Some chabutaras can be as large as a room. Built from stone and bricks, these are elevated platforms which provide refuge to a variety of birds, ranging from the small sized sparrows, mynas and pigeons to large ones such as peacocks.

The Gujarati Chabutara comes from the word Kabutar or pigeon. Loosely translated it means pigeon tower. It has always been considered auspicious by farming and trading communities to feed birds – and it is indeed, since birds eat the pests of the fields and spread the seeds of plants and trees. Even now you can see early risers in these villagers coming with small bags of grain for the chabutra. In Kutch the Chabutara is found in the villages where Mistris , master craftsmen, live who specialize in such construction.

One of the best known Chabutaras outside Gujarat is in Raigarh, Chhatisgarh, just outside the railway station. Built in 1900 by a railway contractor and entrepreneur – also a Mistri from Kutch- who believed his luck in business came from the birds, it has become the landmark of the town.

Outside Gujarat, the Chabutara in Madhya Pradesh and Rajasthan is mainly associated with the royal palaces or temples. It is not meant for pigeons but for all kinds of birds. You can see most of these chabutaras now in antique shops being bought as beautiful, carved folk art investments that embellish fashionable gardens rather than for the vital work they represent. Once bought they become ornamental and no grain is put in them lest the piece be spoilt by pigeon faeces. Chabutaras still exist in public places but their tall majesty is now gone – they are old, rotting empty umbrellas, plastered with paint or sporting bill boards and loud speakers. They are ignored by the birds.

There are many explanations for the chabutaras. According to the people of Rajasthan, messages were carried across India through pigeons. The royal families put these chabutaras so that these messengers could rest and eat. In Gujarat, the chabutaros have a deep religious significance. The architecture is a fusion of Hindu and Muslim designs but the soul is Jain and embraces all beings. Many communities believe that the souls of ancestors go into animals and birds and by feeding them they are simply feeding their own families. The Chabutara in many villages was designed to be the centre of community life where the celebration of festivals takes place.

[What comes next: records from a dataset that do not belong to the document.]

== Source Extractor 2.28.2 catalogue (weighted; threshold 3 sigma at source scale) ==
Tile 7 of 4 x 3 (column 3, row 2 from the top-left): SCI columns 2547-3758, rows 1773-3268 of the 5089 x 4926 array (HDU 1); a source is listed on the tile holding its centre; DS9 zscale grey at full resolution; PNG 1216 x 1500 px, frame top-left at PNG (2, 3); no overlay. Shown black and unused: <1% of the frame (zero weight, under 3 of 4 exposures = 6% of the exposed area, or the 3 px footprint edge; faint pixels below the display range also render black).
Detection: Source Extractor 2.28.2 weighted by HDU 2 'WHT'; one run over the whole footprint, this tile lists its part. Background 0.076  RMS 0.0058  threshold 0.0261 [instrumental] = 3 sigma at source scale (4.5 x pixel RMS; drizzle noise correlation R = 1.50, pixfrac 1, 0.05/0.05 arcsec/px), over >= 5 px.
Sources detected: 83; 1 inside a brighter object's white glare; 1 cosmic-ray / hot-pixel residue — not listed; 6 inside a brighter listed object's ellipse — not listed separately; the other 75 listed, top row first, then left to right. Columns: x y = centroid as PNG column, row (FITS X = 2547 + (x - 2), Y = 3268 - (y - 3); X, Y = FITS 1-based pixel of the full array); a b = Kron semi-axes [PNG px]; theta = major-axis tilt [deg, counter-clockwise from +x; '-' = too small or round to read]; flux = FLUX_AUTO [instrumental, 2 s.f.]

The chabutara stands for the tradition of gentleness that denoted India – Our concern about all life forms, Our willingness to live and help live. Even today it gladdens my heart when I see that specific road dividers in Delhi have become the flat chabutaras of the city. People come early in the morning, on their way to work and pour out grains to hundreds of pigeons who fly in from all over the city to eat. I have one such road divider triangle near my house. I have made homes for the pigeons inside my verandah, by hanging wire mesh baskets lined with paper, from the ceiling. A dozen pigeons live and have their babies here but they go and eat at this common feeding ground.

Ahmedabad Municipal Corporation, and an NGO called Samast Mahajan, has done a survey of old chabutaras in the city. They have found 126 in the old city. Some of these, even though they are now in poor localities, are being maintained by the community who have not let their meagre incomes get in the way of looking after those that are even less well off. Some chabutaras are being maintained by philanthropic business houses.

All is not lost. New Chabutaras have been seen in middle income areas. They do not have the grace and beauty of the old ones, being made of steel bricks and stone. Some of them have ladders which allow people to climb up and put the food and water. But they exist. The departed are being remembered, the birds still come. The symbolism of the average Indian’s concern for dependent creatures still exists. We are the only country in the world where an entire tradition of living with birds has been maintained over so many generations. Perhaps if Uttar Pradesh had this tradition it would have been a better place to live in.